One would have to be living in an unknown galaxy far far away to be unaware of the media hype surrounding the release of Adele’s third album – “25” – released on 20th November 2015 on Columbia Records. The album release has been widely-anticipated due to the fact that her previous album, “21”, released in 2011 has sold 30 million copies worldwide, earned the singer numerous awards in 2012, including a record-tying six Grammy Awards and three American Music Awards and it’s the UK’s fourth best-selling LP EVER.
In 2013, she received an Academy award, a Grammy Award and a Golden Globe award for Best Original Song for “Skyfall” which she wrote and composed for the James Bond film of the same name. And just as interestingly, that in an era where people buying records is on the decline, her record company have shipped 3.6 million physical copies of “25” in anticipation of its release to retailers. Such is their reliance on this ordinary Tottenham –hailed girl with an extraordinary voice. So, it seems a bit superfluous to review an album that is already going to do very well commercially regardless of what anyone says.
Does it live up to the greatness of “21”, the album that saw Adele broken-hearted and hurt after a failed relationship? In the main, it does. “25” reveals a reflective, pondering Adele (currently aged 27). Certainly a lot has happened in the last three years, she has had incredible fame and success, settled down with someone else, (her own “Someone Like You”) and become a mother. But none of that provides much heart-wrenching material with themes such as loss and regret so she has stuck to the formula of her predecessor album and does what she does best. Roof-Rattling ballads. On paper the album sounds promising as she has taken on a number of contemporary well-known names either co-writing or producing, such as Bruno Mars, Max Martin, Ryan Tedder, Danger Mouse and long-standing producer Paul Epworth.
“Hello” is the lead single and opening song to the album and has already broken records with YouTube hits in excess of 500 million to date. Is it justified? Oh yes. Here is a song that unfolds slowly, she sounds tentative, uncertain on her first words - “Hello, it’s me” accompanied only by two sombre piano chords. Faint strings swell through the second verse before the chorus arrives with a blast, a bass drum and that compelling vocal jumping up a range. It’s a beautiful song of loss and regret but it’s a confident comeback.

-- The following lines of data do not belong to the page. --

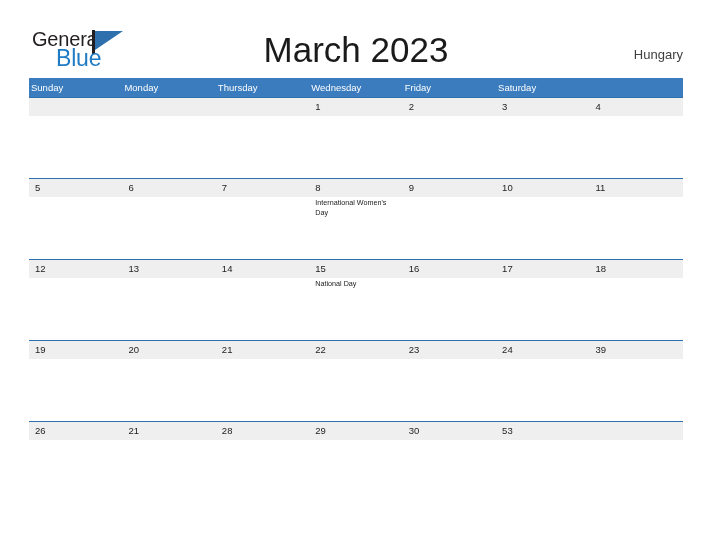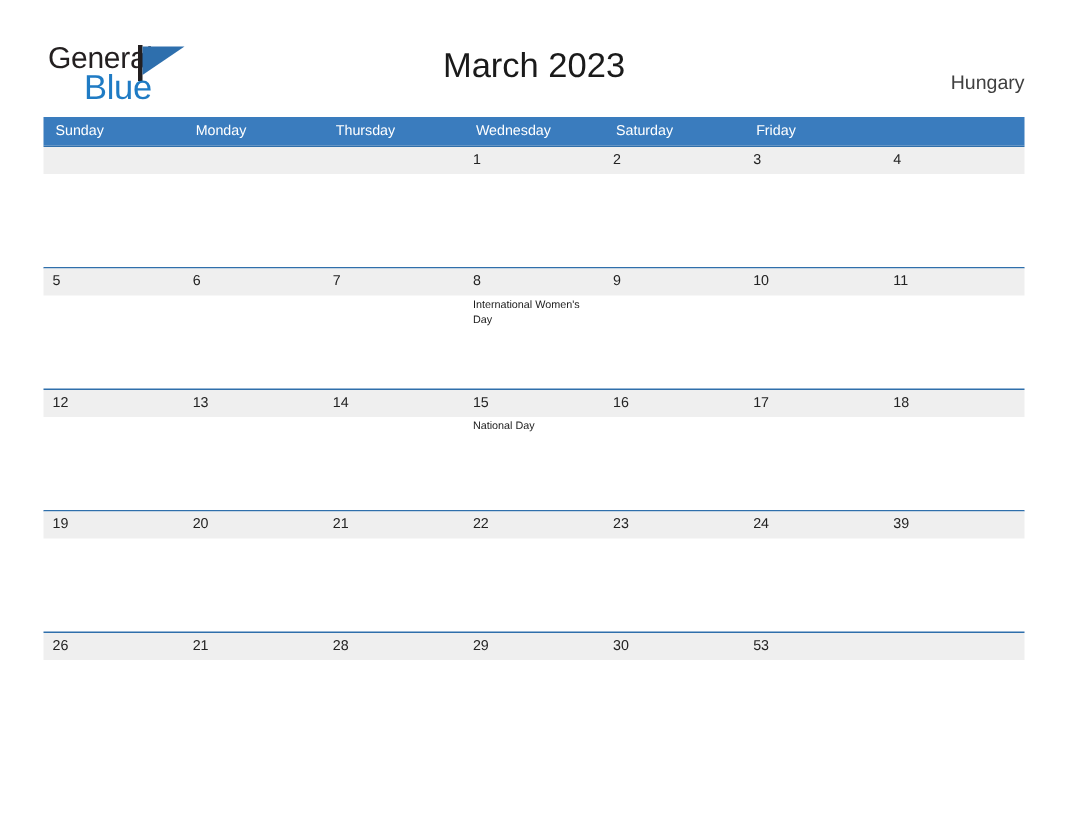"March 2023" .cal-title { font-size: 23px -> 35px }
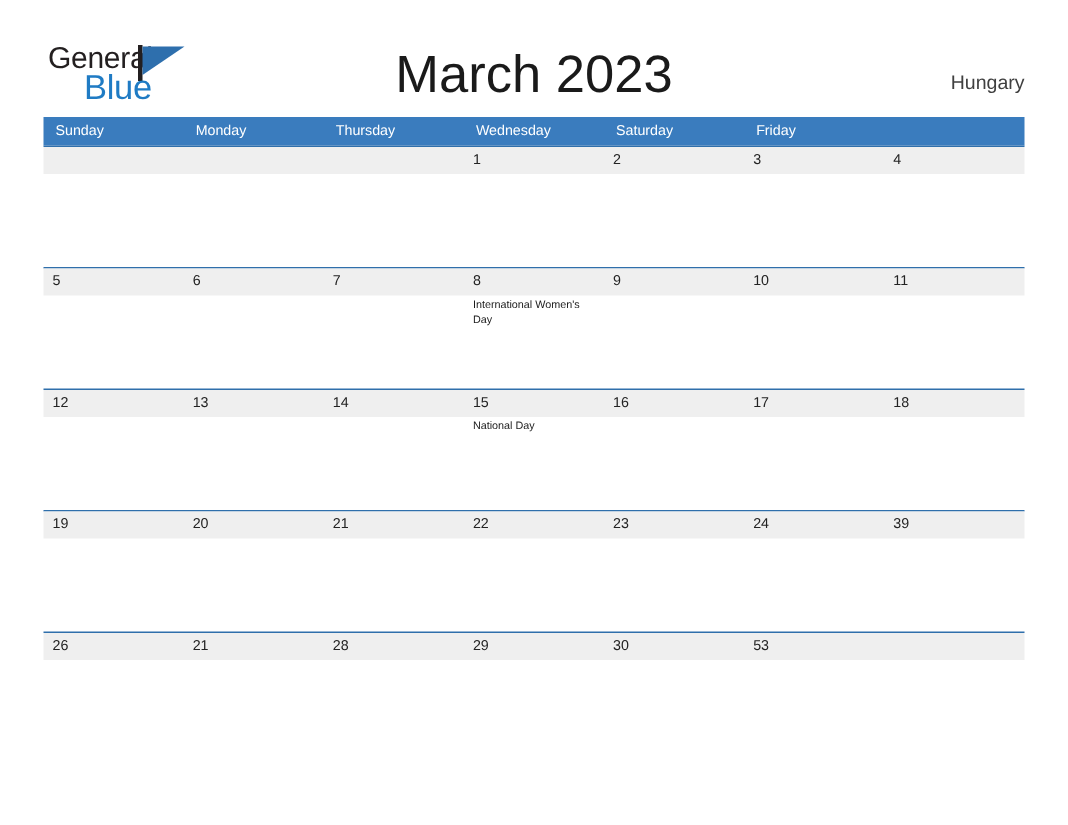"Sunday" .dow-cell { padding-left: 8px -> 2px }
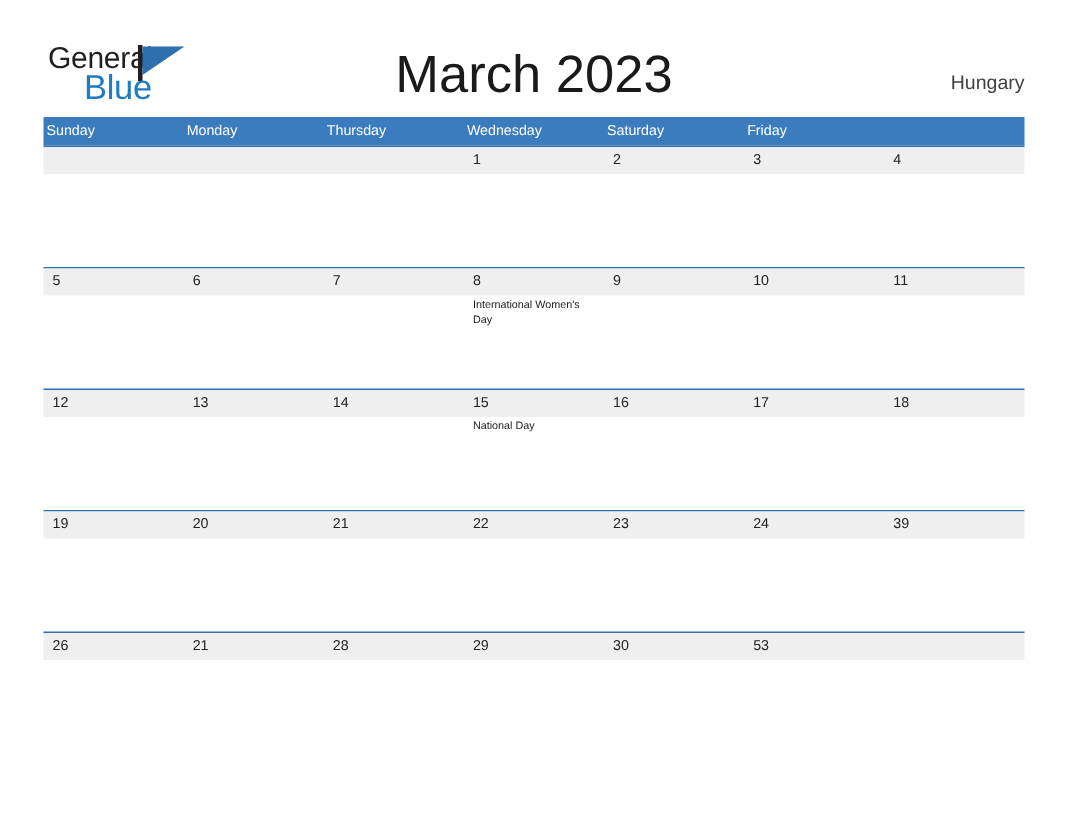"Saturday" div.dow-cell { order: before "Friday" -> after "Friday" }
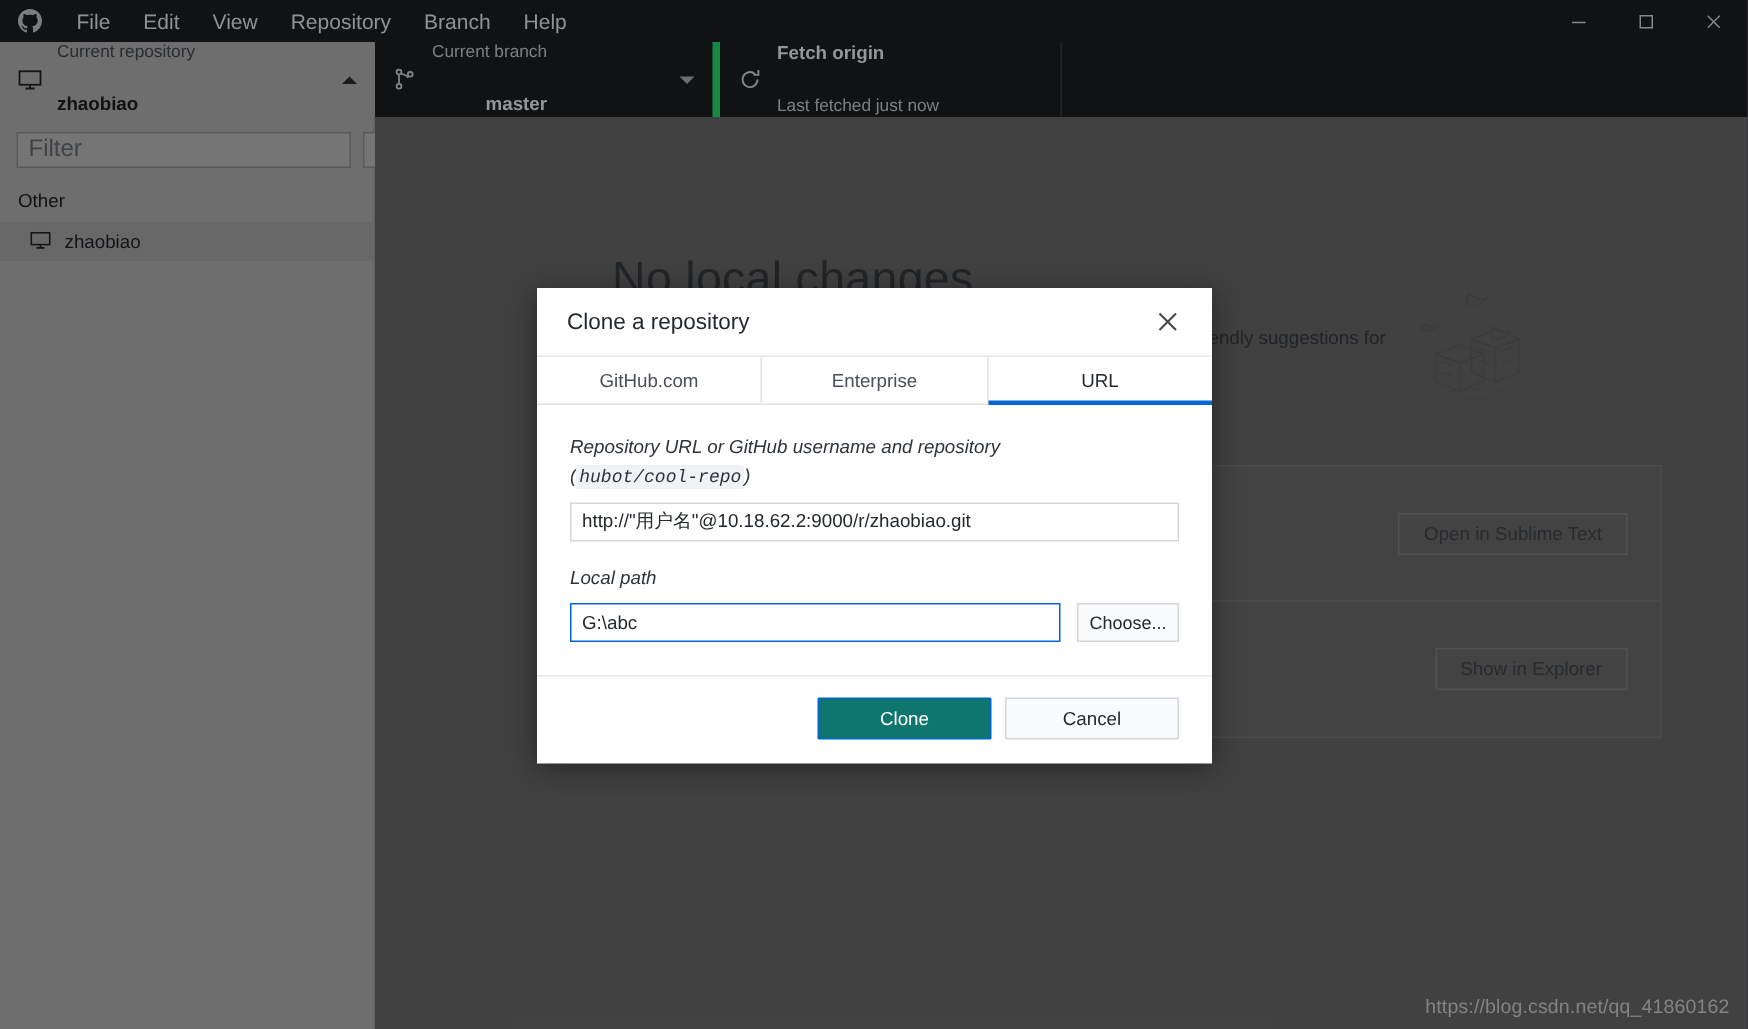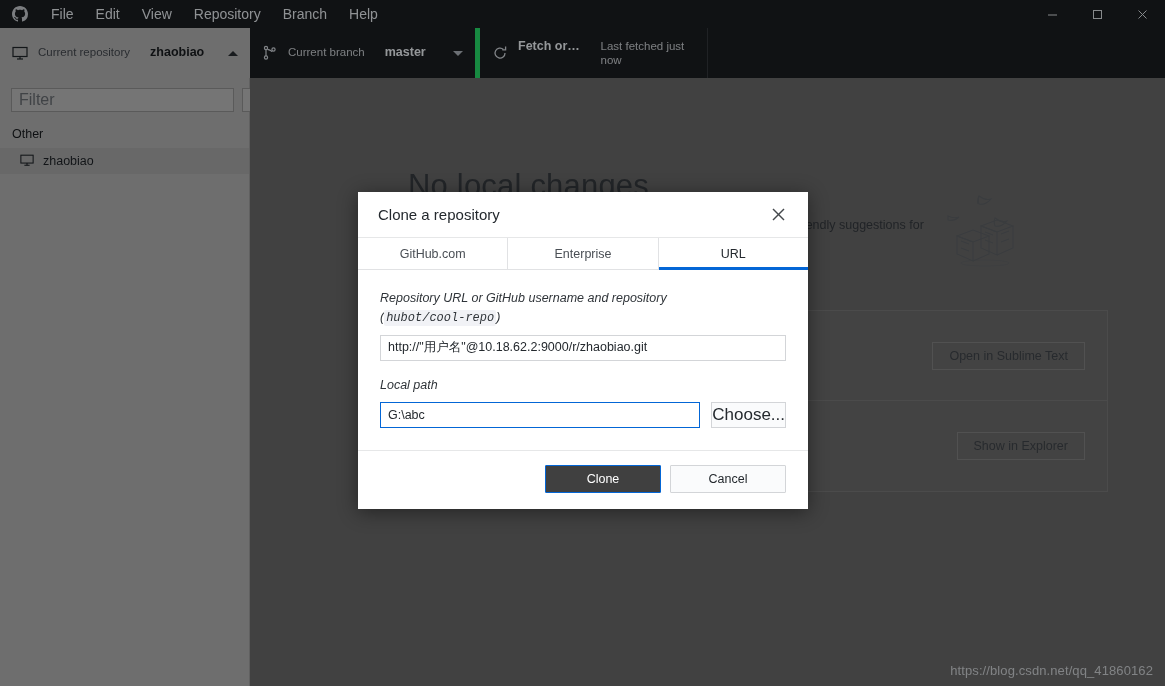"Current repository" .tb-texts { flex-direction: none -> column }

“Send My Love (To Your New Lover)”, is an up –tempo surprise, a song co-written by Max Martin, who knows a thing about penning a pop song – his work includes Taylor Swift’s “Shake It Off” and Katy Perry’s “ I Kissed A Girl”. It’s playful and perky with a hint of self-righteousness but seems oddly out of place and not in character with the rest of the album. Although it is refreshing to hear Adele try something different. “I Miss You” has an eerie and moody introduction with off –kilter drums and reverb-drenched woozy gospel backing vocals. It’s smartly produced from regular helper Paul Epworth. Adele infuses every line with nuance and power and it’s an album highlight.
Other notable songs are “When We Were Young”, the second single release co-written with Tobias Jesso Jr. and “All I Ask” , co-written with Bruno Mars. This is Adele at her “ Big Ballad Best” – it’s a real tear-jerker with one or two sensational key changes and heart- breaking lyrics –“ If this is my last night with you/Hold me like I’m more than just a friend/Give me a memory I can use” – its soaring, emotional and utterly heart-wrenching .
“A Million Years Ago” has a seductive melody, a samba- like lilt of guitar and an audible influence of “French Chanson” – It is heartfelt in its rawness and simplicity . Again, Adele is in contemplative mood “I miss the air, I miss my friends” – hinting at her life that was.
“River Lea” is stunning, - bluesy and gospel-tinged and is hard to believe that it is actually an ode to an East London canal near her hometown . The heart of the song is that it is about her roots and reveals a regret of not being able to go back.. “but the reeds are growing out of my fingertips” – Danger Mouse is on board with production and the song is drenched with a smoky sound.
Overall, “25” does live up to the legacy of “21” – ok, it holds few surprises and it would be interesting to see Adele try alternative styles and ideas but when it comes down to it, it’s the sense of “every-woman” emotion that is what people respond to in Adele and her ability to share the secrets of her heart with authenticity and no pretense.